Observability. Add job_type, status, attempts, and locked_by as labels to your metrics. The query you’ll run at 3 AM is: "how many jobs are currently running, per job_type, owned by workers that haven’t updated locked_until in the last 2 minutes?" That’s your stuck-job detector. Build it before the incident, not during.
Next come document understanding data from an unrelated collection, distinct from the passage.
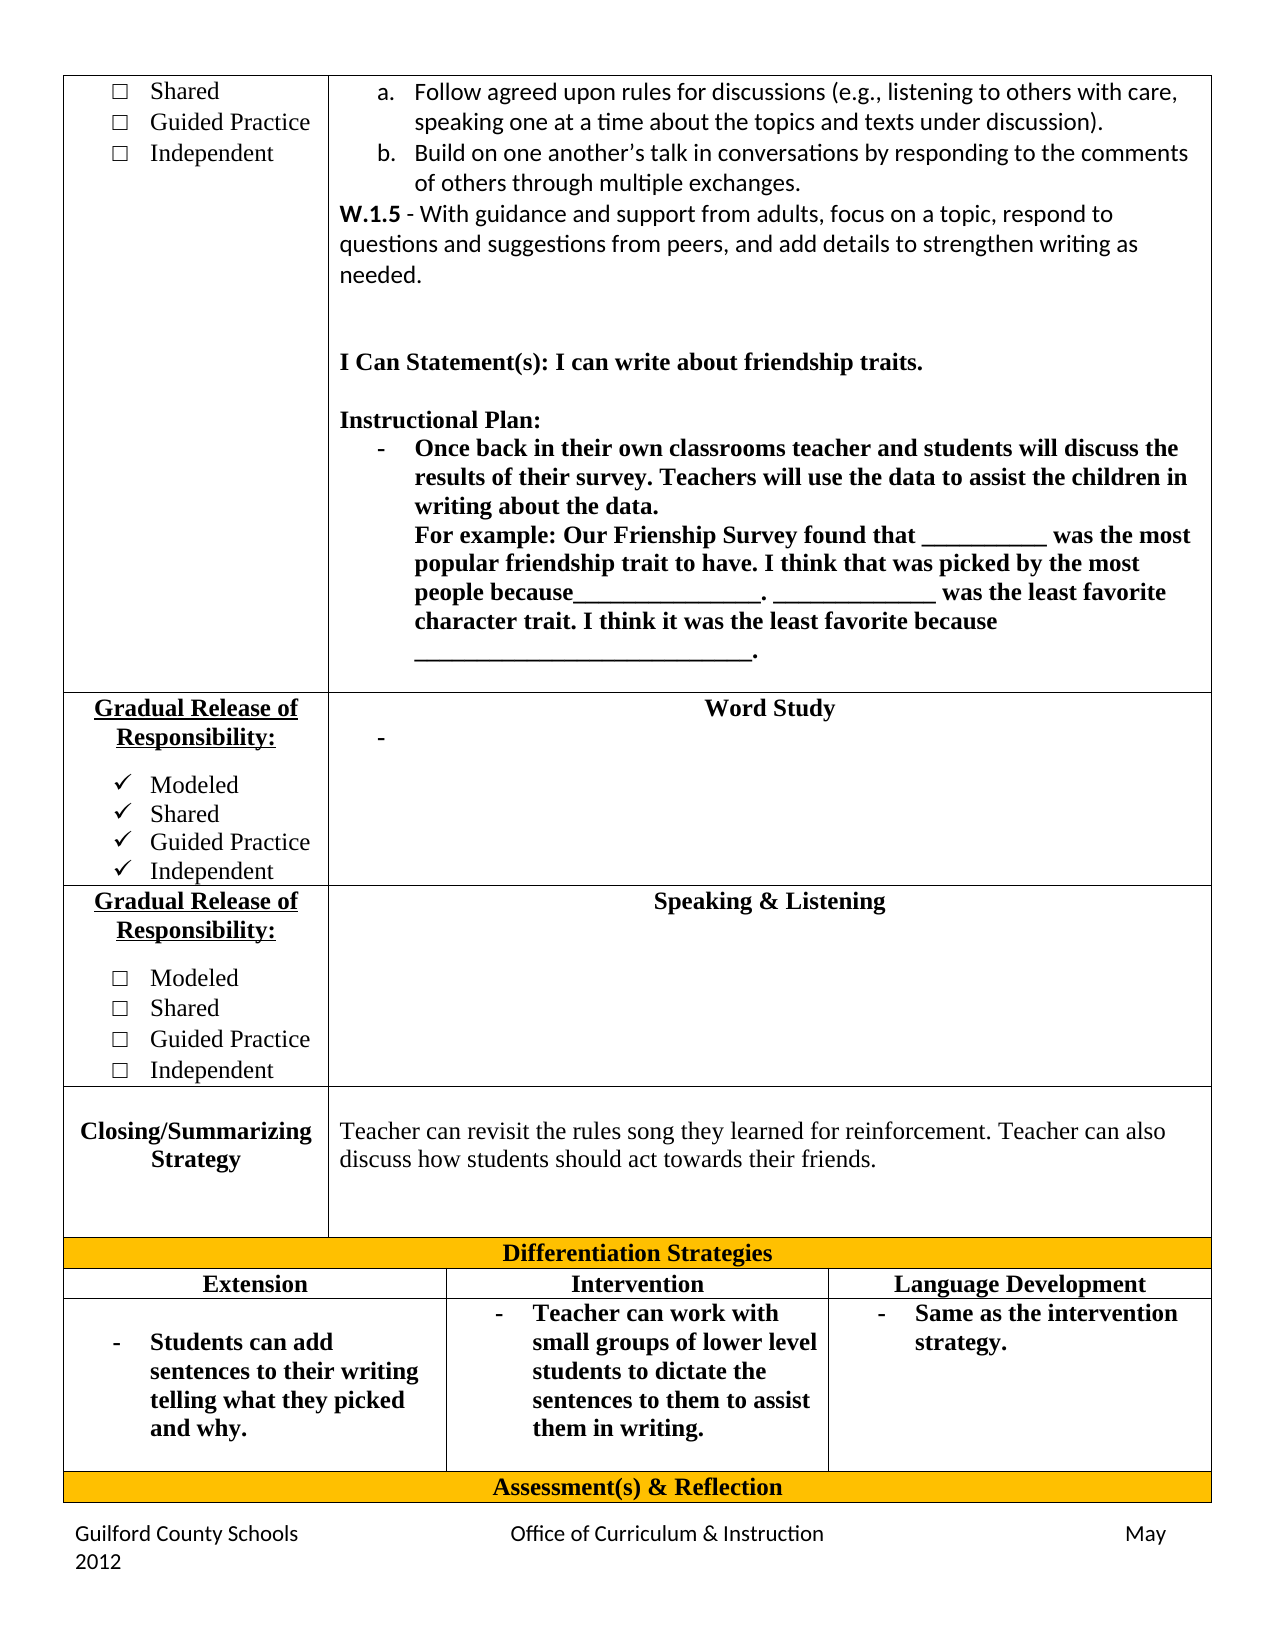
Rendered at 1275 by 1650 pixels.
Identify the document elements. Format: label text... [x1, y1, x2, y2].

table_cell Teacher can work with small groups of lower level students to dictate the sentences to them to assist them in writing. [447, 1299, 828, 1471]
table_cell Speaking & Listening [329, 886, 1211, 1086]
table_cell Assessment(s) & Reflection [64, 1472, 1211, 1502]
table_cell Closing/Summarizing Strategy [64, 1087, 328, 1237]
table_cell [329, 76, 1211, 692]
table_cell Language Development [829, 1269, 1211, 1297]
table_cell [64, 76, 328, 692]
table_cell Same as the intervention strategy. [829, 1299, 1211, 1471]
table_cell Differentiation Strategies [64, 1238, 1211, 1268]
table_cell Intervention [447, 1269, 828, 1297]
table_cell Gradual Release of Responsibility: Modeled Shared Guided Practice Independent [64, 886, 328, 1086]
table_cell Word Study [329, 693, 1211, 885]
table_cell Gradual Release of Responsibility: Modeled Shared Guided Practice Independent [64, 693, 328, 885]
table_cell Students can add sentences to their writing telling what they picked and why. [64, 1299, 446, 1471]
table_cell Teacher can revisit the rules song they learned for reinforcement. Teacher can also discuss how students should act towards their friends. [329, 1087, 1211, 1237]
table_cell Extension [64, 1269, 446, 1297]
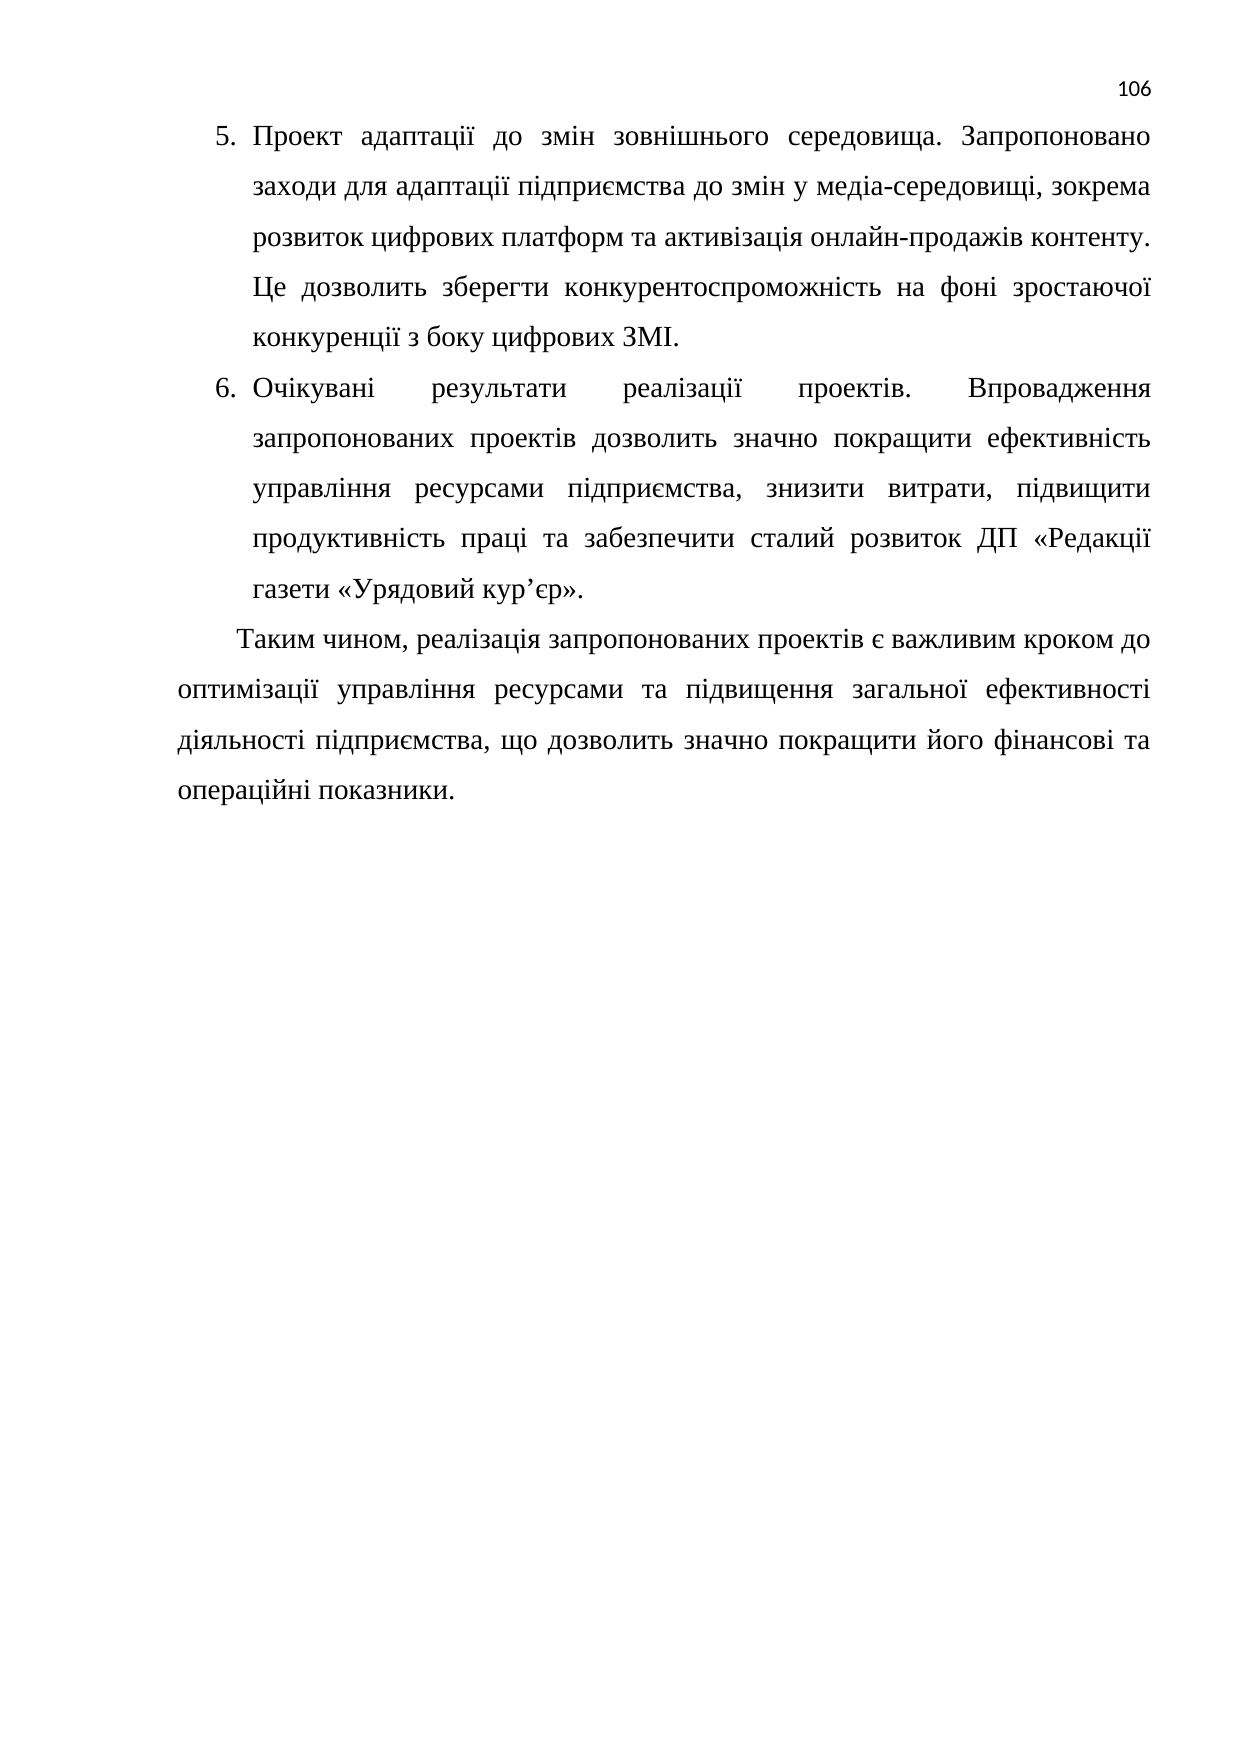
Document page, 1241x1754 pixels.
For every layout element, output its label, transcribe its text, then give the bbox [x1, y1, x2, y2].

text Таким чином, реалізація запропонованих проектів є важливим кроком до оптимізації управління ресурсами та підвищення загальної ефективності діяльності підприємства, що дозволить значно покращити його фінансові та операційні показники. [177, 621, 1152, 806]
list Очікувані результати реалізації проектів. Впровадження запропонованих проектів дозволить значно покращити ефективність управління ресурсами підприємства, знизити витрати, підвищити продуктивність праці та забезпечити сталий розвиток ДП «Редакції газети «Урядовий кур’єр». [215, 370, 1152, 604]
list Проект адаптації до змін зовнішнього середовища. Запропоновано заходи для адаптації підприємства до змін у медіа-середовищі, зокрема розвиток цифрових платформ та активізація онлайн-продажів контенту. Це дозволить зберегти конкурентоспроможність на фоні зростаючої конкуренції з боку цифрових ЗМІ. [215, 118, 1152, 353]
Don’t poll at 100ms. Workers polling the job table at high frequency hammers Postgres with empty queries during quiet periods. Use pg_notify / LISTEN / NOTIFY to wake workers when a new job is inserted, and fall back to a 5s poll as a safety net. Your DBA will thank you.

Putting a Number on It

This architecture handles ~10k job enqueues/sec on a Postgres instance with 16 vCPUs, assuming your jobs themselves aren’t CPU-bound on the DB. Bottlenecks appear in the index on job_queue first — partition that table by status or created_at once you hit tens of millions of rows. For higher throughput, drop the job queue into a proper message broker (NATS JetStream, RabbitMQ, Kafka) and keep Postgres only for leader election and dedup tracking. The coordination patterns stay identical.

The full working example — migrations, scheduler, worker, Docker Compose, tests — lives at github.com/example/distributed-job-scheduler. Copy it, break it, build on it.